A terme, la Russie vise « 25 % à 30 % du marché mondial » tous segments confondus. « En Finlande, nous prévoyons de construire notre nouveau réacteur en soixante mois », assure M. Komarov. Beaucoup plus vite que l’EPR d’Olkiluoto, fabriqué par Areva, qui a fait exploser tous les compteurs.


« Nos VVER 1 000 et VVER 1 200 de troisième génération + (3 G+) répondent à 100 % aux exigences post-Fukushima » édictées par l’Agence internationale de l’énergie atomique (AIEA), ajoute-t-il. « C’est à ce jour le seul réacteur de troisième génération plus (3 G+) en fonctionnement doté de sécurités actives et passives », assure le dirigeant de Rosatom. Et ces réacteurs construits à l’étranger bénéficieront des retours d’expérience des unités exploitées en Russie. Car, « avant d’exporter des réacteurs, il faut d’abord en construire dans son propre pays », estime M. Komarov. Les fabriquer en série permet aussi de bénéficier d’économies d’échelle et de disposer des compétences sur l’ensemble de la chaîne nucléaire.


« Le problème d’Areva en Finlande est qu’il était responsable de la totalité du projet alors que l’entreprise n’avait jamais entièrement construit une centrale, analyse-t-il. Quand nous avons lancé nos premiers projets à la fin des années 1990 en Chine, en Inde ou en Iran, nous avons essuyé des pertes, et nous en avons tiré de bonnes conclusions. »


Reste la question du financement du nucléaire, où la mise de départ est colossale. Des projets ont été récemment abandonnés, comme au Vietnam, ou repoussés, en République tchèque, pour cette raison. « C’est le plus grand défi. Lever les capitaux au moment où les prix de l’électricité sont très bas est difficile. Et il faut les mobiliser dès le début du projet pour pouvoir le mener à bien, reconnaît M. Komarov. Il est impossible de construire des centrales nucléaires sans le soutien des Etats, sans qu’ils investissent directement ou garantissent un prix de l’électricité à long terme », comme le Royaume-Uni l’a accordé aux deux EPR d’EDF à Hinkley Point.

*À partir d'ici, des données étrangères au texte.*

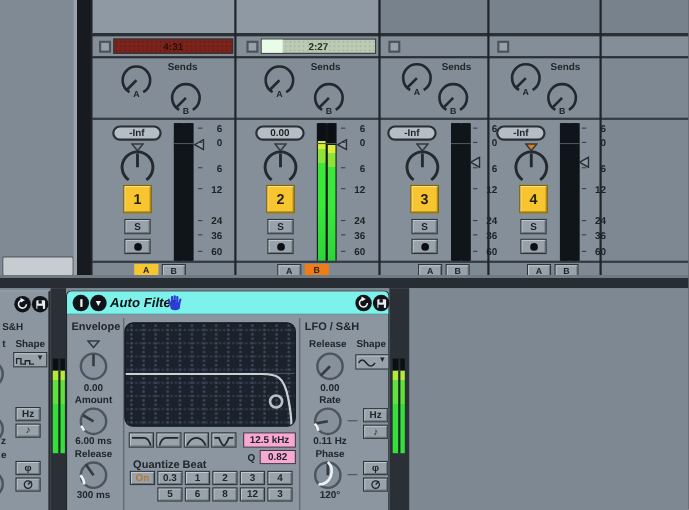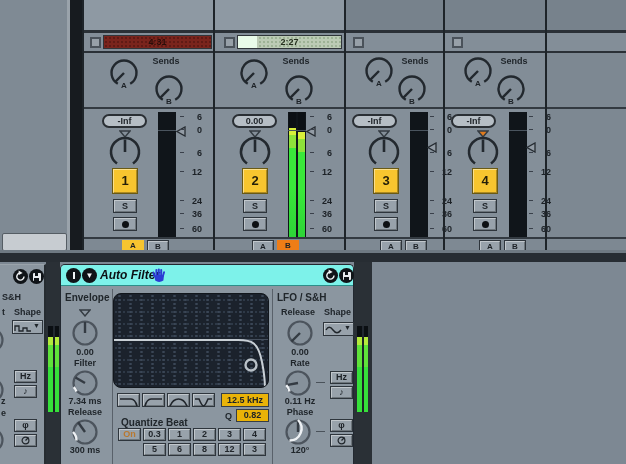--- a/index.html
+++ b/index.html
@@ -121,21 +121,21 @@
   .ctr{text-align:center;}
   .knob-dev{position:absolute;width:34px;height:34px;}
   .tri-marker{position:absolute;width:12px;height:8px;}
 
   .display{position:absolute;left:52px;top:28px;width:156px;height:95px;background:#1b222c;
     border:1px solid #11161c;border-radius:8px;overflow:hidden;
     background-image:radial-gradient(circle,#3a4656 1px,transparent 1.4px),radial-gradient(circle,#2e3947 1px,transparent 1.4px);
     background-size:11px 4px,4px 12px;}
   .display .midline{position:absolute;left:0;right:0;top:45px;height:1px;background:#46505e;}
   .fbtn{position:absolute;width:23px;height:14px;}
-  .field{position:absolute;background:#eab308;border:1px solid #363d45;font-size:9px;font-weight:bold;text-align:center;color:#1d2227;}
+  .field{position:absolute;background:#f9a8d4;border:1px solid #363d45;font-size:9px;font-weight:bold;text-align:center;color:#1d2227;}
   .beat-row{position:absolute;left:82px;height:13px;white-space:nowrap;font-size:0;}
   .beat-btn{display:inline-block;width:23px;height:13px;margin-right:2px;font-size:9px;font-weight:bold;
     text-align:center;line-height:11px;color:#21262b;background:#98a2ab;border:1px solid #2e353c;
     box-shadow:inset 1px 1px 0 rgba(255,255,255,.4), inset -1px -1px 0 rgba(0,0,0,.28);}
   .on-btn{position:absolute;left:57px;width:23px;height:13px;font-size:9px;font-weight:bold;text-align:center;line-height:11px;color:#b87830;}
   .sm-btn{position:absolute;width:23px;height:13px;font-size:9px;font-weight:bold;text-align:center;line-height:11px;}
   .dash{position:absolute;width:9px;height:1px;background:#4a525a;}
   .drop{position:absolute;width:31px;height:14px;background:#98a2ab;border:1px solid #2e353c;
     box-shadow:inset 1px 1px 0 rgba(255,255,255,.4);}
   .drop .arr{position:absolute;right:2px;top:1px;font-size:7px;color:#20262b;}
@@ -460,29 +460,29 @@
     <svg class="tri-marker" style="left:18px;top:44px;" viewBox="0 0 12 8">
         <path d="M1 1 L11 1 L6 7 Z" fill="#8b96a0" stroke="#343b42" stroke-width="1.4"></path>
       </svg>
     <div class="knob-dev" style="left:7px;top:51px;">
       <svg width="34" height="34" viewBox="0 0 34 34">
           <circle cx="17" cy="17" r="11.5" fill="#86919b" stroke="#4c545d" stroke-width="2.2"></circle>
           <path d="M17 17 L17 6" stroke="#343b43" stroke-width="2.4"></path>
         </svg>
     </div>
     <div class="lbl ctr" style="left:4px;top:82px;width:40px;">0.00</div>
-    <div class="lbl ctr" style="left:4px;top:93px;width:40px;">Filter</div>
+    <div class="lbl ctr" style="left:4px;top:93px;width:40px;">Amount</div>
     <div class="knob-dev" style="left:7px;top:101px;">
       <svg width="34" height="34" viewBox="0 0 34 34">
           <circle cx="17" cy="17" r="11.5" fill="#86919b" stroke="#4c545d" stroke-width="2.2"></circle>
           <path d="M17 17 L7.5 11.5" stroke="#343b43" stroke-width="2.4"></path>
           <path d="M8.5 25.5 A12 12 0 0 0 5.7 21.1" fill="none" stroke="#eef1f4" stroke-width="2.4"></path>
         </svg>
     </div>
-    <div class="lbl ctr" style="left:4px;top:131px;width:40px;">7.34 ms</div>
+    <div class="lbl ctr" style="left:4px;top:131px;width:40px;">6.00 ms</div>
     <div class="lbl ctr" style="left:4px;top:142px;width:40px;">Release</div>
     <div class="knob-dev" style="left:7px;top:150px;">
       <svg width="34" height="34" viewBox="0 0 34 34">
           <circle cx="17" cy="17" r="11.5" fill="#86919b" stroke="#4c545d" stroke-width="2.2"></circle>
           <path d="M17 17 L10.1 7.2" stroke="#343b43" stroke-width="2.4"></path>
           <path d="M8.5 25.5 A12 12 0 0 0 5 17" fill="none" stroke="#eef1f4" stroke-width="2.4"></path>
         </svg>
     </div>
     <div class="lbl ctr" style="left:4px;top:180px;width:40px;">300 ms</div>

Héritier du ministère de l’atome (Minatom) de l’ère soviétique, Rosatom tire-t-il un avantage compétitif de sa proximité avec l’Etat ? « Non », répond le dirigeant, avant de souligner qu’« EDF, Areva ou Alstom bénéficient des garanties de la Coface, qui est une aide publique importante à l’industrie française ». Et qu’Areva et EDF, très majoritairement détenus par l’Etat, bénéficieront en 2017 d’une recapitalisation de 9 milliards d’euros au total.



Rosatom, le fleuron du nucléaire russe


Issue du démantèlement du ministère russe de l’atome (Minatom), Rosatom est l’entreprise chapeautant l’ensemble des activités nucléaires du pays. Créée en 2006 par Vladimir Poutine, elle regroupe plus de 300 sociétés et institutions, y compris des activités privatisées sous l’ère Eltsine. En France, une telle entreprise regrouperait les activités exercées par EDF, Areva, Alstom, le Commissariat à l’énergie atomique et l’Autorité de sûreté nucléaire. Rosatom, qui emploie plus de 250 000 personnes, est aussi présente dans la médecine nucléaire et la fabrication de missiles. Elle réalise 13 milliards de dollars (12,2 milliards d’euros) de chiffre d’affaires.